Nous avons quitté avec nostalgie fin 2015 la « maison jaune » qui nous avait si longtemps abrités pour la Maison protestante de la Solidarité. Nous sommes toujours voisins de la Cimade mais maintenant aussi de la SEMIS et du Centre Social Protestant avec qui nous travaillions depuis longtemps. Nous ne sommes plus soutenus par des fonds d’État, pourtant seul compétent dans le domaine de la demande d’asile, et nos ressources sont désormais constituées de l’aide des collectivités locales, et de fonds privés, notamment des dons de particuliers en
argent et également en temps.
En matière juridique, nous pensions avoir touché le fond avec la réforme de 2015, censée transcrire dans le droit français les directives européennes sur l’accueil, alors qu’environ la moitié des demandeurs d’asile ne disposent toujours pas d’hébergement. Mais la loi de 2018 est arrivée à pousser encore plus loin les demandeurs dans la précarité : délais de rétention allongés sans égard pour l’absence d’efficacité et le coût de ces délais, choix trop précoce d’une langue obligatoire et non modifiable, recours non suspensifs, etc. La récente réforme de 2024 (dite loi Darmanin) qui prévoit la décentralisation de l’OFPRA et de la CNDA et un juge unique pour cette dernière augmente encore l’arbitraire des décisions. Et ce n’est pas le pacte européen sur la migration et l’asile qui va améliorer les choses. Sans abolir le problématique règlement Dublin, coûteux et
inefficace, prévoyant le renvoi vers le premier pays traversé, ce pacte devrait permettre de compenser financièrement le non accueil. Il donne également des moyens financiers renforcés pour éloigner de l’Europe les candidats à l’asile en les faisant recevoir par des pays extérieurs tels la Turquie ou la Tunisie, contre rémunération : les clôtures de barbelés sont renforcées par des remparts financiers.
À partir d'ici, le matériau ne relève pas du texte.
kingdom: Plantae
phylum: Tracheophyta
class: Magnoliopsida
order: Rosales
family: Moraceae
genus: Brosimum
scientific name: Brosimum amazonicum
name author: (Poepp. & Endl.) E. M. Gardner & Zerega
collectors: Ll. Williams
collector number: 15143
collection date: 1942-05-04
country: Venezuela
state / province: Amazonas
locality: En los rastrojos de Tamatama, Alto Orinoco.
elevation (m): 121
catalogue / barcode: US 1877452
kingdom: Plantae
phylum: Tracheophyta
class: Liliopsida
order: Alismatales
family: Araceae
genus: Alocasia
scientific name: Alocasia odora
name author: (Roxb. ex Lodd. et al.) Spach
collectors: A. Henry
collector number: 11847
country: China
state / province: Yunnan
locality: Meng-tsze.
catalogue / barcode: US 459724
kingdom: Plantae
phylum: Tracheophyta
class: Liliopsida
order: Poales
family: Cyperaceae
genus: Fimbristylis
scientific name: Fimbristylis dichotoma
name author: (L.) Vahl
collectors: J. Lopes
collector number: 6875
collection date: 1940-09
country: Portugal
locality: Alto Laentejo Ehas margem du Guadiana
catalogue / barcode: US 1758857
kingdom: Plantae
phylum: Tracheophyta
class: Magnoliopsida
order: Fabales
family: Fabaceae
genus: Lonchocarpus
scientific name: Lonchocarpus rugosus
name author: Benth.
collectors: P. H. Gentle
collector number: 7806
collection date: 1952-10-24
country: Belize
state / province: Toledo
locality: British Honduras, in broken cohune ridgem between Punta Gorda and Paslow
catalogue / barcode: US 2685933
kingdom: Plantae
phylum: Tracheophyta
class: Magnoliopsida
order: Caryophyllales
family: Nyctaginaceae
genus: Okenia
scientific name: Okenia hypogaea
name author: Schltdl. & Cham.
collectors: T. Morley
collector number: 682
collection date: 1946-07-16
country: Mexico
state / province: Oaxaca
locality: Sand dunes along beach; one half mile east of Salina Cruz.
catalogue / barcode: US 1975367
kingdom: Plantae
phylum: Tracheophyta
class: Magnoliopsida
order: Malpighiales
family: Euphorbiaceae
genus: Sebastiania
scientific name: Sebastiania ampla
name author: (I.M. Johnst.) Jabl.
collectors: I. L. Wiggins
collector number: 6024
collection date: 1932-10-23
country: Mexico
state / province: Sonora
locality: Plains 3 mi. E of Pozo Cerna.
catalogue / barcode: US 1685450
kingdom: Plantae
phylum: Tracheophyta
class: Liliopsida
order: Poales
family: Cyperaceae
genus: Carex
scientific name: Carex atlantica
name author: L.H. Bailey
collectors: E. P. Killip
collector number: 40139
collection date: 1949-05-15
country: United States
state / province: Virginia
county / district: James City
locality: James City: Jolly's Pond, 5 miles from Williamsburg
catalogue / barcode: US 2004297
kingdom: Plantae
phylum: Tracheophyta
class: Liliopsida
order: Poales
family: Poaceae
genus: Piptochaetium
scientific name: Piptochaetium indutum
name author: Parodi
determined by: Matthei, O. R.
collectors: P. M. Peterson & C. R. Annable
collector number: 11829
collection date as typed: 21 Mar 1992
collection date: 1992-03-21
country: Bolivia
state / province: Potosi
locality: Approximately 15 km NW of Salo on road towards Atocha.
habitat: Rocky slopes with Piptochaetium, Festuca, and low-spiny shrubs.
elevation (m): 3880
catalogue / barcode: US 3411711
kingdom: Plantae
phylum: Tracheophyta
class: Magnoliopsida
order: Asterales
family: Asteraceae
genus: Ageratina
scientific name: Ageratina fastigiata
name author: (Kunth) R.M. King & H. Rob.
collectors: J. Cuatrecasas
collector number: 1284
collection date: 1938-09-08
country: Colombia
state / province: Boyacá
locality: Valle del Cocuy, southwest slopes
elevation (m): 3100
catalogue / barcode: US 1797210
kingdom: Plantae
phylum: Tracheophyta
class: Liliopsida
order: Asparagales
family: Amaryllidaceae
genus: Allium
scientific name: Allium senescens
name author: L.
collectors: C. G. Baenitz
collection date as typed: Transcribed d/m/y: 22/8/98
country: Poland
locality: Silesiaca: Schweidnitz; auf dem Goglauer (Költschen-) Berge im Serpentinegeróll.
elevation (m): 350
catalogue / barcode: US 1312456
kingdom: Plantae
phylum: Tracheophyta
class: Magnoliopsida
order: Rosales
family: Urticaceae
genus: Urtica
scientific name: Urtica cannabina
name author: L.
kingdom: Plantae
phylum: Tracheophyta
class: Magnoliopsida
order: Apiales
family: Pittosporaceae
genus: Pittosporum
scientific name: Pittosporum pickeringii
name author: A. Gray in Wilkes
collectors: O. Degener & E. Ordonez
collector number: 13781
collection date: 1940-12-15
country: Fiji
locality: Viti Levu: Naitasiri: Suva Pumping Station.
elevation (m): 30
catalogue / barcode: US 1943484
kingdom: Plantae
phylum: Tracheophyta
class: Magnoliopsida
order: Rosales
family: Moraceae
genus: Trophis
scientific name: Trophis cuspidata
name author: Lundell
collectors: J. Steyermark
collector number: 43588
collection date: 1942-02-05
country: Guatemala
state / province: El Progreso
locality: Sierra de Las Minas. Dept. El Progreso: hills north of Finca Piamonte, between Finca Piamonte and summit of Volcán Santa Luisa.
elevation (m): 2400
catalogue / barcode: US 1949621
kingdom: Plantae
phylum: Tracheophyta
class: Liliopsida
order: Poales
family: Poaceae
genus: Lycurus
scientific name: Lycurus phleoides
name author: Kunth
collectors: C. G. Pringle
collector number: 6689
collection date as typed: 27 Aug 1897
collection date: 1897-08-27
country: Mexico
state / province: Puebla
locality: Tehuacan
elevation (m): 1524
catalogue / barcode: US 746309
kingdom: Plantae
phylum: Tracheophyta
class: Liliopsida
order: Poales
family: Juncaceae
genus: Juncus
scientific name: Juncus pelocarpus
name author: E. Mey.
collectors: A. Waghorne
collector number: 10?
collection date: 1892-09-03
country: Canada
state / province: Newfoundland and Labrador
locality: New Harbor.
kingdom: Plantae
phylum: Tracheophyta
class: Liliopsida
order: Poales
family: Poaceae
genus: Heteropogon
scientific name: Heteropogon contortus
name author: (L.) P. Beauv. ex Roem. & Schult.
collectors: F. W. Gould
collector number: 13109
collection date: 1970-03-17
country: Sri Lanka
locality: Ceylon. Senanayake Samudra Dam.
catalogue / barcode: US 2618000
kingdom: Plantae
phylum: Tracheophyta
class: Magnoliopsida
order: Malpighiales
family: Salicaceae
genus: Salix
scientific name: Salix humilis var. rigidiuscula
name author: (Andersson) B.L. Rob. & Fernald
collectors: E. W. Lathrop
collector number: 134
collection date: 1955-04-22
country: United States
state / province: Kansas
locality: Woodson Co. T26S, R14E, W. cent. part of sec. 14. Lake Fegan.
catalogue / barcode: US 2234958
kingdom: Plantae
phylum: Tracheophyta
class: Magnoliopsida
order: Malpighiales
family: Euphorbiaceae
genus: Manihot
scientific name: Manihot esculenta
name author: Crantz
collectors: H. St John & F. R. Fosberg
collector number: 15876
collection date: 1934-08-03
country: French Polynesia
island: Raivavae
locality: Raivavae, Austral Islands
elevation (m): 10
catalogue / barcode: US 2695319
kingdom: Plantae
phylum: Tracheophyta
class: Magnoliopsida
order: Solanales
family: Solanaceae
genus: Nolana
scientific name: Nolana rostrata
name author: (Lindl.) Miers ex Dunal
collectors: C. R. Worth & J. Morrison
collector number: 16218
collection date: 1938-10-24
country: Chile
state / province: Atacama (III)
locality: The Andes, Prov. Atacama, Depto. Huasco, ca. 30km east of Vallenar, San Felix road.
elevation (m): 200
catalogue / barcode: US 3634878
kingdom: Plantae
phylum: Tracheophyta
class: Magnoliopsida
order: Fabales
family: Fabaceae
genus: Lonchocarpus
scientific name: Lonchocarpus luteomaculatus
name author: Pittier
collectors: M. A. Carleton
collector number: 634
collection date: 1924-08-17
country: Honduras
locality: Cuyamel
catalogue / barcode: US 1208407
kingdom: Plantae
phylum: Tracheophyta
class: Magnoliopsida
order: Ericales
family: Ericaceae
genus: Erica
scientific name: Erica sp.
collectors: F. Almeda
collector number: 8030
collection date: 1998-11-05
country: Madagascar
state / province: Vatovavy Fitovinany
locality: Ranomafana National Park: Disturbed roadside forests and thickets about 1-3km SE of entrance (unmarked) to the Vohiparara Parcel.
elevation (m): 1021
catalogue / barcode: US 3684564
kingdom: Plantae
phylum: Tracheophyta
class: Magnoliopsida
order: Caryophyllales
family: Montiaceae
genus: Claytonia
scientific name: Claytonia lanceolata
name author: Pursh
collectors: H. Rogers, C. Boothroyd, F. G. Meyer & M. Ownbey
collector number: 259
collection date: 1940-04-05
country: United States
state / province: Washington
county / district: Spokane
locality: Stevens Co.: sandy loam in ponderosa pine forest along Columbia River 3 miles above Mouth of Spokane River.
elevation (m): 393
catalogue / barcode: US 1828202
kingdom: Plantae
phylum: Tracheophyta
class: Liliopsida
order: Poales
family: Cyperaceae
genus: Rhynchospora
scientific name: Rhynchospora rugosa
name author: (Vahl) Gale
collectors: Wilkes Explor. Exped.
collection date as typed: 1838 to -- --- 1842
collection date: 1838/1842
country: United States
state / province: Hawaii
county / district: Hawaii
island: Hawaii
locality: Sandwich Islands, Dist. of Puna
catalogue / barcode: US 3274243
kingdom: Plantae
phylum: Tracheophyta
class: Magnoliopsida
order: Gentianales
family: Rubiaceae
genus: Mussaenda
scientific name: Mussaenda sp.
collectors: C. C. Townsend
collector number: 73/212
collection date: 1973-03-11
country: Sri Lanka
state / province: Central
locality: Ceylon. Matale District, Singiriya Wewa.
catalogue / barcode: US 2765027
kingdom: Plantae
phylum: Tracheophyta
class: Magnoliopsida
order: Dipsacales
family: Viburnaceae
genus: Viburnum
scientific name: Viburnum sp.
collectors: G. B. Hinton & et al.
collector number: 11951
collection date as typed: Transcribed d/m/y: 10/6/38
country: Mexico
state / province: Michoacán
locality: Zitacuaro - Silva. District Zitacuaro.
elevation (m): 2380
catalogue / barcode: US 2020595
Face à cette conjoncture, qui n’empêche nullement les demandeurs d’asile d’arriver mais leur ajoute sans cesse de nouveaux obstacles, nous avons aussi adapté notre action en multipliant les interventions individuelles ou en tout petits groupes pour le suivi scolaire ou l’apprentissage de la langue, les actions culturelles et les sorties, tout en continuant l’accompagnement administratif et juridique au travers de nos permanences et rendez-vous. La période du Covid a été extrêmement éprouvante pour nos équipes, dont bon nombre de membres ont été malades, et pour les demandeurs d’asile qui se sont trouvés brutalement privés de tous les contacts qui leur permettaient de participer à une vie sociale. Mais l’équipe a su développer des trésors d’ingéniosité pour réorganiser l’accueil et l’accompagnement des demandeurs. Depuis la reprise des activités, les groupes d’animation ne désemplissent pas et la joie de se retrouver ne s’estompe pas rapidement. Si l’avenir ne semble pas peint en rose, nous faisons confiance à nos équipes et à nos capacités d’adaptation pour pouvoir continuer à rendre plus sûr et plus humain le parcours des demandeurs d’asile qui arrivent dans notre région.